» Entries taken from a collection:
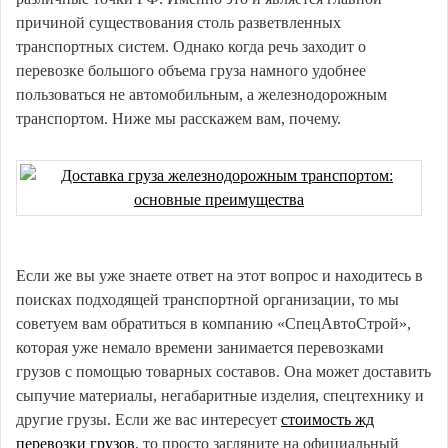
причиной существования столь разветвленных
транспортных систем. Однако когда речь заходит о
перевозке большого объема груза намного удобнее
пользоваться не автомобильным, а железнодорожным
транспортом. Ниже мы расскажем вам, почему.
Если же вы уже знаете ответ на этот вопрос и находитесь в
поисках подходящей транспортной организации, то мы
советуем вам обратиться в компанию «СпецАвтоСтрой»,
которая уже немало времени занимается перевозками
грузов с помощью товарных составов. Она может доставить
сыпучие материалы, негабаритные изделия, спецтехнику и
другие грузы. Если же вас интересует
стоимость жд
перевозки грузов
, то просто загляните на официальный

» Problem statement:
Check each line above for the string "Если" and return those that contain it.

» Reply:
Если же вы уже знаете ответ на этот вопрос и находитесь в
другие грузы. Если же вас интересует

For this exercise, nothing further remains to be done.